__WHAT THE EXERCISE ASKS__
Filter the entries down to the lines containing "html", and copy those lines.

__RECORDED INFORMATION__
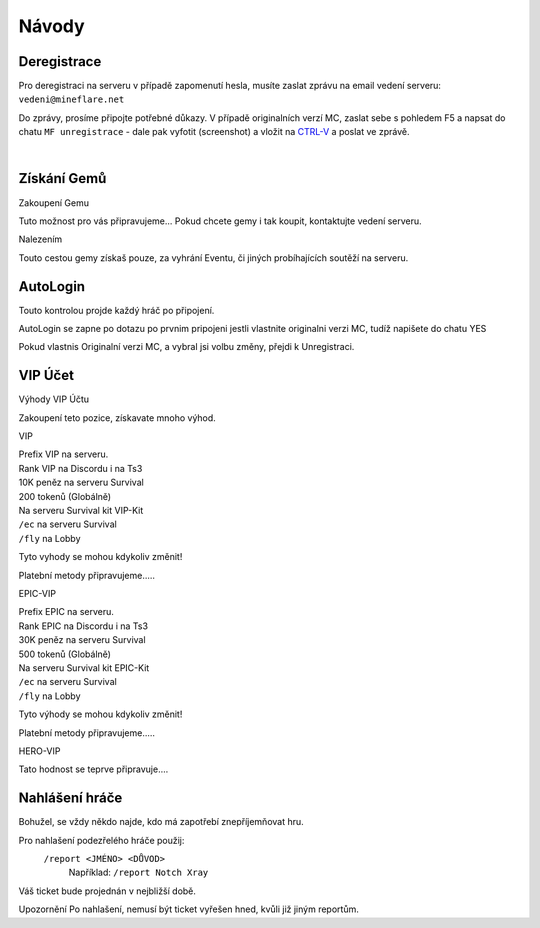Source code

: .. role:: underline
   :class: underline


++++++
Návody
++++++
Deregistrace
============

Pro deregistraci na serveru v případě zapomenutí hesla, musíte zaslat zprávu na email vedení serveru: ``vedeni@mineflare.net``

Do zprávy, prosíme připojte potřebné důkazy. V případě originalních verzí MC, zaslat sebe s pohledem F5 a napsat do chatu ``MF unregistrace`` - dale pak vyfotit (screenshot) a vložit na `CTRL-V <https://ctrlv.cz/>`_ a poslat ve zprávě.


.. image:: /_static/img/Unregistrace.PNG
      :width: 400
      :alt: Unregistrace obrázek


|
Získání Gemů
============

:underline:`Zakoupení Gemu`

Tuto možnost pro vás připravujeme...
Pokud chcete gemy i tak koupit, kontaktujte vedení serveru.

:underline:`Nalezením`

Touto cestou gemy získaš pouze, za vyhrání Eventu,
či jiných probíhajících soutěží na serveru.

AutoLogin
=========

Touto kontrolou projde každý hráč po připojení.

AutoLogin se zapne po dotazu po prvnim pripojeni jestli vlastnite
originalni verzi MC, tudíž napišete do chatu YES

Pokud vlastnis Originalní verzi MC, a vybral jsi volbu změny,
přejdi k Unregistraci.

VIP Účet
========

:underline:`Výhody VIP Účtu`

Zakoupení teto pozice, získavate mnoho výhod.

:underline:`VIP`

| Prefix VIP na serveru.
| Rank VIP na Discordu i na Ts3
| 10K peněz na serveru Survival
| 200 tokenů (Globálně)
| Na serveru Survival kit VIP-Kit
| ``/ec`` na serveru Survival
| ``/fly`` na Lobby

Tyto vyhody se mohou kdykoliv změnit!

Platební metody připravujeme.....

:underline:`EPIC-VIP`

| Prefix EPIC na serveru.
| Rank EPIC na Discordu i na Ts3
| 30K peněz na serveru Survival
| 500 tokenů (Globálně)
| Na serveru Survival kit EPIC-Kit
| ``/ec`` na serveru Survival
| ``/fly`` na Lobby

Tyto výhody se mohou kdykoliv změnit!

Platební metody připravujeme.....

:underline:`HERO-VIP`

Tato hodnost se teprve připravuje....

Nahlášení hráče
===============

Bohužel, se vždy někdo najde, kdo má zapotřebí znepříjemňovat hru.

Pro nahlašení podezřelého hráče použij:
 ``/report <JMÉNO> <DŮVOD>``
  Například: ``/report Notch Xray``

Váš ticket bude projednán v nejbližší době.

:underline:`Upozornění` Po nahlašení, nemusí být ticket vyřešen hned, kvůli již jiným reportům.
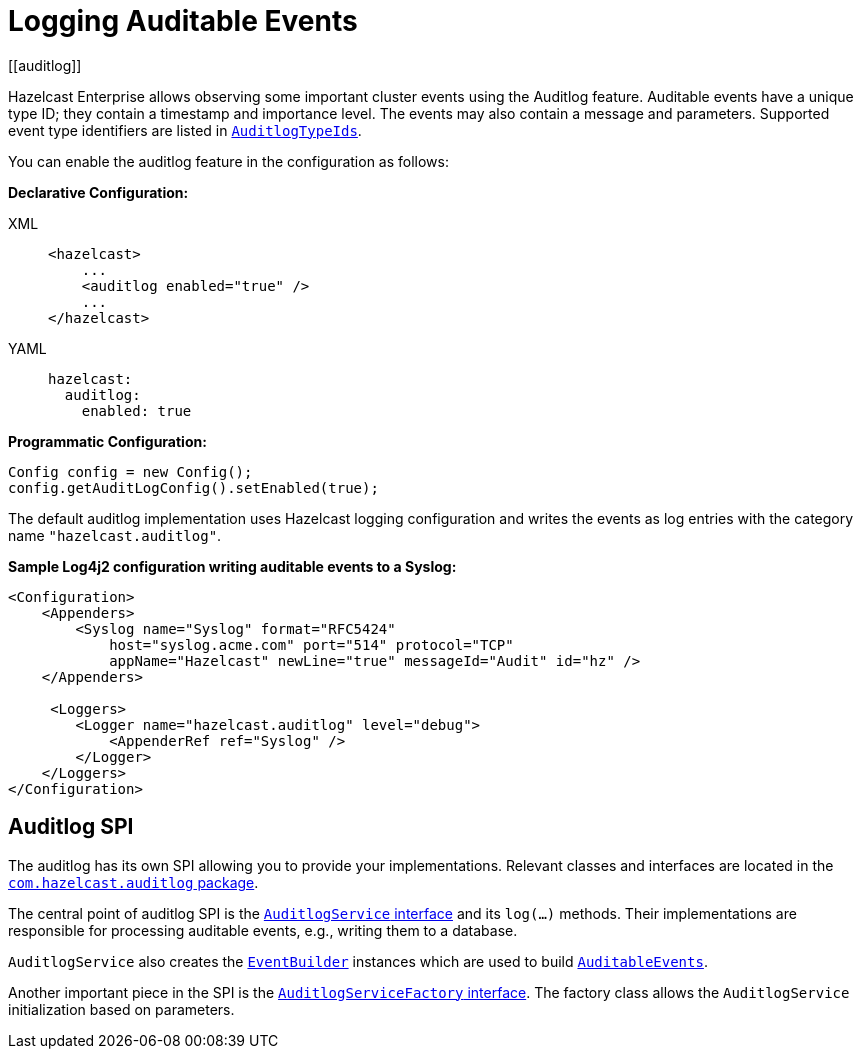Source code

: = Logging Auditable Events
[[auditlog]]

Hazelcast Enterprise allows observing some important cluster events
using the Auditlog feature. Auditable events have a unique type ID;
they contain a timestamp and importance level.
The events may also contain a message and parameters.
Supported event type identifiers are listed in https://docs.hazelcast.org/docs/{page-component-version}/javadoc/com/hazelcast/auditlog/AuditlogTypeIds.html[`AuditlogTypeIds`^].

You can enable the auditlog feature in the configuration as follows:

**Declarative Configuration:**

[tabs] 
==== 
XML:: 
+ 
-- 

[source,xml]
----
<hazelcast>
    ...
    <auditlog enabled="true" />
    ...
</hazelcast>
----
--

YAML::
+
[source,yaml]
----
hazelcast:
  auditlog:
    enabled: true
----
====

**Programmatic Configuration:**

[source,java]
----
Config config = new Config();
config.getAuditLogConfig().setEnabled(true);
----

The default auditlog implementation uses Hazelcast logging configuration and writes the events
as log entries with the category name `"hazelcast.auditlog"`.

**Sample Log4j2 configuration writing auditable events to a Syslog:**

[source,xml]
----
<Configuration>
    <Appenders>
        <Syslog name="Syslog" format="RFC5424"
            host="syslog.acme.com" port="514" protocol="TCP"
            appName="Hazelcast" newLine="true" messageId="Audit" id="hz" />
    </Appenders>

     <Loggers>
        <Logger name="hazelcast.auditlog" level="debug">
            <AppenderRef ref="Syslog" />
        </Logger>
    </Loggers>
</Configuration>
----

== Auditlog SPI

The auditlog has its own SPI allowing you to provide your implementations.
Relevant classes and interfaces are located
in the https://docs.hazelcast.org/docs/{page-component-version}/javadoc/com/hazelcast/auditlog/package-summary.html[`com.hazelcast.auditlog` package^].

The central point of auditlog SPI is the
https://docs.hazelcast.org/docs/{page-component-version}/javadoc/com/hazelcast/auditlog/AuditlogService.html[`AuditlogService` interface^]
and its `log(...)` methods. Their implementations are responsible for
processing auditable events, e.g., writing them to a database.

`AuditlogService` also creates the
https://docs.hazelcast.org/docs/{page-component-version}/javadoc/com/hazelcast/auditlog/EventBuilder.html[`EventBuilder`^]
instances which are used to build
https://docs.hazelcast.org/docs/{page-component-version}/javadoc/com/hazelcast/auditlog/AuditableEvent.html[`AuditableEvents`^].

Another important piece in the SPI is the
https://docs.hazelcast.org/docs/{page-component-version}/javadoc/com/hazelcast/auditlog/AuditlogServiceFactory.html[`AuditlogServiceFactory` interface^].
The factory class allows the `AuditlogService` initialization based on parameters.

__COMPLETED TASK__
Supported event type identifiers are listed in https://docs.hazelcast.org/docs/{page-component-version}/javadoc/com/hazelcast/auditlog/AuditlogTypeIds.html[`AuditlogTypeIds`^].
in the https://docs.hazelcast.org/docs/{page-component-version}/javadoc/com/hazelcast/auditlog/package-summary.html[`com.hazelcast.auditlog` package^].
https://docs.hazelcast.org/docs/{page-component-version}/javadoc/com/hazelcast/auditlog/AuditlogService.html[`AuditlogService` interface^]
https://docs.hazelcast.org/docs/{page-component-version}/javadoc/com/hazelcast/auditlog/EventBuilder.html[`EventBuilder`^]
https://docs.hazelcast.org/docs/{page-component-version}/javadoc/com/hazelcast/auditlog/AuditableEvent.html[`AuditableEvents`^].
https://docs.hazelcast.org/docs/{page-component-version}/javadoc/com/hazelcast/auditlog/AuditlogServiceFactory.html[`AuditlogServiceFactory` interface^].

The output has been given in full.